Runtime Analysis in Algorithm Interviews

Part of an algorithm interview is coding up the "best" answer as quickly as possible. There are a number of ways to quantify best, clean code, well explained, and of course worst case runtime are important. Worst case runtime is signified by "Big Oh" or O(x) notation as a function of the length of the inputs.

There are ways to approach problems to find the fastest solution in its runtime, but in this post, we're looking merely to analyse what we've already written. In the majority of cases, while mentioning the expected runtime might be ok during coding, a deeper dive into the analysis isn't necessary until after the code is completely written.
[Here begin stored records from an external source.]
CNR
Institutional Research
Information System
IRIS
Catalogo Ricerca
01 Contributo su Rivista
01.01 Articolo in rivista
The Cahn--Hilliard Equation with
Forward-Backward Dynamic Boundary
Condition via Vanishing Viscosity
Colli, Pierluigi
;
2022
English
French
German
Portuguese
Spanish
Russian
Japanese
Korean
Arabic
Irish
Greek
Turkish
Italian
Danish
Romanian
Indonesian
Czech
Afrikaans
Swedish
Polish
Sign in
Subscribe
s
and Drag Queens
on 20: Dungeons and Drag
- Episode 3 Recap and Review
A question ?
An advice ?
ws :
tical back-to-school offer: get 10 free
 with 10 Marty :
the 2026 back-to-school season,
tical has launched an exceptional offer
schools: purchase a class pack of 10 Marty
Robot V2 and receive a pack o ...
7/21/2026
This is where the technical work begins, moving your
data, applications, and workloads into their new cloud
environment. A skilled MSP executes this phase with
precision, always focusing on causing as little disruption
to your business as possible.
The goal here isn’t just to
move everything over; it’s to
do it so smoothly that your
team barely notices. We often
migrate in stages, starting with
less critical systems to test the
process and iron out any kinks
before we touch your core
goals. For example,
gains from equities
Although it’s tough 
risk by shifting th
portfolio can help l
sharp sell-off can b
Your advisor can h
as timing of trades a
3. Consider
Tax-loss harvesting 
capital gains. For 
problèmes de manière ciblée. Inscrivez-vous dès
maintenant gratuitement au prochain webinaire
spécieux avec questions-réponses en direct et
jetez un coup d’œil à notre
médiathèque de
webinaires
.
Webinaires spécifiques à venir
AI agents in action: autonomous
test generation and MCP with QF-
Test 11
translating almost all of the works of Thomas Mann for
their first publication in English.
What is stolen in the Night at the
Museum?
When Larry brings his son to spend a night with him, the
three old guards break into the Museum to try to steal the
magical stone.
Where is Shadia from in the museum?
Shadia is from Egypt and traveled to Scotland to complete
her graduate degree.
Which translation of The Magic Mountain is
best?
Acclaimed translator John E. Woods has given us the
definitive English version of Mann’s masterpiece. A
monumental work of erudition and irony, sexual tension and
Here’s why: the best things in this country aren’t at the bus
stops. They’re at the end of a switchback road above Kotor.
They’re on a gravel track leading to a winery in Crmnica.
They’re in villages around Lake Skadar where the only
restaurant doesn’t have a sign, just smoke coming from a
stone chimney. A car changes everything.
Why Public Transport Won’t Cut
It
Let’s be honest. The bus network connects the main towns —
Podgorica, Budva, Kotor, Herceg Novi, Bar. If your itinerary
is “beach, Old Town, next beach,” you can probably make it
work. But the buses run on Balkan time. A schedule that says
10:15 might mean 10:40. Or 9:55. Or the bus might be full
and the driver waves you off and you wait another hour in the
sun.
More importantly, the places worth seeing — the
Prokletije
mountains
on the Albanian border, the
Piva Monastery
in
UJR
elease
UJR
The first thing to do is to identify the inputs and their dimensions. Oftentimes, you have a single list of length n. But be sure there aren't tricky added variables like number of digits of each number in the list. In tree type problems, you may need to express the final result in terms of both n (the total nodes in the tree), as well as o (level order, the height of the tree).

Then analyse the code as you've written it. Your intentions don't matter at this stage, the code is done, and functional. How does it perform? Watch out for nested loops, list comprehension within a list, and magic methods. Sometimes a built in method will operate in O(n) time, when it doesn't look like it. If you're changing datatypes in a loop, you may run into this type of issue. Consider:

def problem(inputdict):
  for k,v in inputdict.iteritems():
    templist = list(inputdict.keys)

This isn't the best formulation of how to solve the problem, so let's analyze what's wrong. We're iterating over the dictionary, and then getting a list of keys. So the outer loop is O(n), and the templist line is also O(n). Multiplying, we get O(n^2). These types of small one liners are quite insidious, especially in python. It's easy to write a casual single line that has bad runtime analysis.

In this situation, don't go back and refactor the code. Make note of the problem, give a quick statement of what you'd do to fix it, and continue analysing the runtime. In this case, the total runtime is O(n^2).

Let's dive into a solution and look at its runtime. We don't need to know what the solution is solving in order to analyse the runtime. We just need to know what the input is, and that's shown here.

def productExceptSelf(self, nums):
    """
    :type nums: List[int]
    :rtype: List[int]
    """
    output = [1] * len(nums)
    top = 1
    bottom = 1
    for i in range(len(nums)):
        j = len(nums) - i - 1
        output[i] *= top
        output[j] *= bottom
        leftNum = nums[i]
        rightNum = nums[j]
        top *= leftNum
        bottom *= rightNum
    return output

Here we see on the first line the muliplication creates an array, and will be O(n) in the length of nums. The next few are constant assignment. Then we get to the main loop. We know the loop will be O(n) for each of the internal lines. Now we can just inspect each of those to confirm each are constant time, also known as O(1). Taking a look over each, all are arithmetic operators on primitive variables. So they're all constant. Great. The overall runtime of the entire method is O(n).

Trees can get a bit more complex. But here's an exercise for a tree problem. Try it out before reading the solution.

class Solution(object):
    def validHelper(self, root, maxVal, minVal):
        if not root:
            return True
        cur = True
        if root.left:
            if root.val <= root.left.val or (minVal != None and minVal >= root.left.val):
                return False
            cur = cur and self.validHelper(root.left, root.val, minVal)
        if root.right:
            if root.val >= root.right.val or (maxVal != None and maxVal <= root.right.val):
                return False
            cur = cur and self.validHelper(root.right, maxVal, root.val)
        return cur
        
        
    def isValidBST(self, root):
        """
        :type root: TreeNode
        :rtype: bool
        """
        return self.validHelper(root, None, None)

Tree problems are often seen in recursive situations. In this case, you have to understand the runtime on each node, and then the growth of the recursive calls. Which nodes in the tree are being called and how many times. Let's start with each call.

This is a binary tree, and we don't have access to any other part of the tree as we process it. So looking at the assignment and comparison code here, we can see we don't access any variables more than a countable number of times (the opposite of countable would be in a loop, or by another call to the method). The two assignments show us that we call the recursive helper method for each the left and right trees. We can further see that as we traverse downwards, we'll get a single boolean value, either from the base case or from the recursive case. There's no way for moving back up the tree except through the standard call stack. This means each node in the tree will be called exactly once.

With each being called once, and each call taking constant time, the overall runtime will be O(n).